If we run the previous command with sudo, we have to fix the permissions of generated files by running:

chown -R pi:pi <path to the output directory>

Then enter the output directory with:

cd <path to the output directory>
Command fixing file permissions

Next, we generate a PCAPNG file containing both the TLS keys and the captured traffic:

editcap --inject-secrets tls,sslkeylog.txt traffic.pcap decrypted.pcapng

Next, we export the decrypted traffic in JSON:

tshark -2 -T ek --enable-protocol communityid -Ndmn -r decrypted.pcapng > traffic.json
Command decrypting TLS traffic

Finally, to view the decrypted traffic, run:

pirogue-view-tls -i traffic.json -t socket_trace.json
Command displaying TLS traffic


The display of the stack trace has been added to pirogue-cli in version 1.0.5. Be sure to upgrade your PiRogue.

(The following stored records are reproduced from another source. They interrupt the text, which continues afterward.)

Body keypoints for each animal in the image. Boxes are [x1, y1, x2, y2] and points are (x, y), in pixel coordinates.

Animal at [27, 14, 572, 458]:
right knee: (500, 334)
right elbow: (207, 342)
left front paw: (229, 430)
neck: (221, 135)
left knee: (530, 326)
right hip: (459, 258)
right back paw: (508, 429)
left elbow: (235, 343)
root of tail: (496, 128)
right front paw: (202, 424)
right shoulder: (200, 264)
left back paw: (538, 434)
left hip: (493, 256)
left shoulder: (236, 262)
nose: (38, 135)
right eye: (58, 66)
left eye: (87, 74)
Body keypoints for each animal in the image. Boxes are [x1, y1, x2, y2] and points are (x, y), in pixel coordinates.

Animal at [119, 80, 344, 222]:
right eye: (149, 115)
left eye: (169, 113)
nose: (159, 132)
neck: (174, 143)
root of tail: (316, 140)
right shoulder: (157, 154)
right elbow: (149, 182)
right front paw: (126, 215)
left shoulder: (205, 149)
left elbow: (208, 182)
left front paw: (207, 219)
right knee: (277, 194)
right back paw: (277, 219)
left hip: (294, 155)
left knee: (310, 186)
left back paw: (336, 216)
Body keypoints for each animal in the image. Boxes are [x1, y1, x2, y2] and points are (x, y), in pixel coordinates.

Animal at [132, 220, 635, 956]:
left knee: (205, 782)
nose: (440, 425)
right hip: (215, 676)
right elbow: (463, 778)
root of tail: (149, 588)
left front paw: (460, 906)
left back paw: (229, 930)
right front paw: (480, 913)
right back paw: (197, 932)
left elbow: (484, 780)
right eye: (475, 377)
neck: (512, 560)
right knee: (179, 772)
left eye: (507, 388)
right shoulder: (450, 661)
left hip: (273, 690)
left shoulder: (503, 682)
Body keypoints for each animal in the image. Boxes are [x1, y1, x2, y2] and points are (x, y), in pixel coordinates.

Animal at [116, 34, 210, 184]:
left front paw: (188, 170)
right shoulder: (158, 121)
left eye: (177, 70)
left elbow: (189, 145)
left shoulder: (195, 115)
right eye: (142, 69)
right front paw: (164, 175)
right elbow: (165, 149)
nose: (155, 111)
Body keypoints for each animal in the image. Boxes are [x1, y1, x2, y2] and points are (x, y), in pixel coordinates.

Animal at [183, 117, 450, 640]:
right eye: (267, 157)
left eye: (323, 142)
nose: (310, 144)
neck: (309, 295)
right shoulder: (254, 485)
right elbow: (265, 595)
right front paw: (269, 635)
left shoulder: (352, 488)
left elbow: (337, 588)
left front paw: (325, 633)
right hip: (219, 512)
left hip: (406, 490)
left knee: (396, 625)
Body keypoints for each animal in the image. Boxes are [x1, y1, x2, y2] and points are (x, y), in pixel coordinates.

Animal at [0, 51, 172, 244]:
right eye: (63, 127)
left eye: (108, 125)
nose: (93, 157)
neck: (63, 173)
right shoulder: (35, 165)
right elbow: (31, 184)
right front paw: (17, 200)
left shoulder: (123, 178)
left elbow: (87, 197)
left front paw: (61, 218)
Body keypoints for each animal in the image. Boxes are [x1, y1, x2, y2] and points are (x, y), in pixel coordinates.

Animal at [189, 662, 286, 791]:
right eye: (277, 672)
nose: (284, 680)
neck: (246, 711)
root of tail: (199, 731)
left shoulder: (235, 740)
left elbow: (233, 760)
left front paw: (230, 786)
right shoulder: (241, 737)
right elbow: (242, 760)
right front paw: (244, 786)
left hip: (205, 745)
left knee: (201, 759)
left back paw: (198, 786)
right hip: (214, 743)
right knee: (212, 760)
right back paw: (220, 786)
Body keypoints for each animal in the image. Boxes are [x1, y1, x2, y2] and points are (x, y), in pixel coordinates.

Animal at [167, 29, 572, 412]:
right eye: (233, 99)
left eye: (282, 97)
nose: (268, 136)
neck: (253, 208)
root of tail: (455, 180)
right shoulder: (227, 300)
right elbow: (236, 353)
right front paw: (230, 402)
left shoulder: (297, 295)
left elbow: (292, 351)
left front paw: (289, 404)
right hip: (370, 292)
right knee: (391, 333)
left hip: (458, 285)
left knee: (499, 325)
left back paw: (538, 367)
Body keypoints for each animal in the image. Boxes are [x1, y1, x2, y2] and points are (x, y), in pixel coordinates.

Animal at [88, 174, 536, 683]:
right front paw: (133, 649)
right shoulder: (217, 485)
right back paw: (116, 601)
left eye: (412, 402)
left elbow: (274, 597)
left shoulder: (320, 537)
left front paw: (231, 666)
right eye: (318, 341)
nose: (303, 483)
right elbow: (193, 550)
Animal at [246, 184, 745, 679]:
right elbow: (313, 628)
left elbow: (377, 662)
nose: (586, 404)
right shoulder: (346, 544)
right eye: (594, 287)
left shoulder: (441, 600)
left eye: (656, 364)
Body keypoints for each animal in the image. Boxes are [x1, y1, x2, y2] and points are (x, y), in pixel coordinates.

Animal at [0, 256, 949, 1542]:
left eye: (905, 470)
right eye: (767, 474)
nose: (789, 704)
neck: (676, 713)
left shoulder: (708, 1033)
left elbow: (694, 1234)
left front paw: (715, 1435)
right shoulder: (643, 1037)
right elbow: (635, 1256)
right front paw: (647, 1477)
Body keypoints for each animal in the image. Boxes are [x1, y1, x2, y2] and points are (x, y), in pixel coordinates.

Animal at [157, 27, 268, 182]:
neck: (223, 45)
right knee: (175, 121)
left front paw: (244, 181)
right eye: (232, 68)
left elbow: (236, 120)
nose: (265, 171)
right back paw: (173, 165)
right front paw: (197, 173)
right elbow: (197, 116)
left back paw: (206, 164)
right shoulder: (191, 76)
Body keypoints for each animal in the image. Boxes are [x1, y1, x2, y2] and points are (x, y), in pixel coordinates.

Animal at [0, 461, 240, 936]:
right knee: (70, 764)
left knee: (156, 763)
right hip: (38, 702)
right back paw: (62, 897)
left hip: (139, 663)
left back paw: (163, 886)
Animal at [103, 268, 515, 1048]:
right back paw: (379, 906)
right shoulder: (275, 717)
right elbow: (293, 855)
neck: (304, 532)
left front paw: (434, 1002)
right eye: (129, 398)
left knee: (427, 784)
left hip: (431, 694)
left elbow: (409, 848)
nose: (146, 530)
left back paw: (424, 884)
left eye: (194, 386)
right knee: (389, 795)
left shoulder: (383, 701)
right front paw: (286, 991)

If you face any issue, join the Discord channel to get help.

Generated files

The commands pirogue-intercept-single and pirogue-intercept-gated generate the following files:

  • aes_info.json contains all AES and RSA encryption/decryption operation with both cleartext and cyphertext
  • device.json contains various information about the device such as IMEI, Android version
  • experiment.json contains timing information such as the start and end date of the experiment
  • screen.mp4 contains the video recording of the device’s screen
  • socket_trace.json contains the stack trace of all operations on sockets (open, close, read, write…)
  • sslkeylog.txt contains the TLS encryption keys in the NSS key log format
  • traffic.pcap contains the entire network traffic captured during the experiment

NB: you can open the PCAP file with Wireshark and specify the key log file in Settings > Protocols > TLS. This way, Wireshark will automatically decrypt TLS traffic.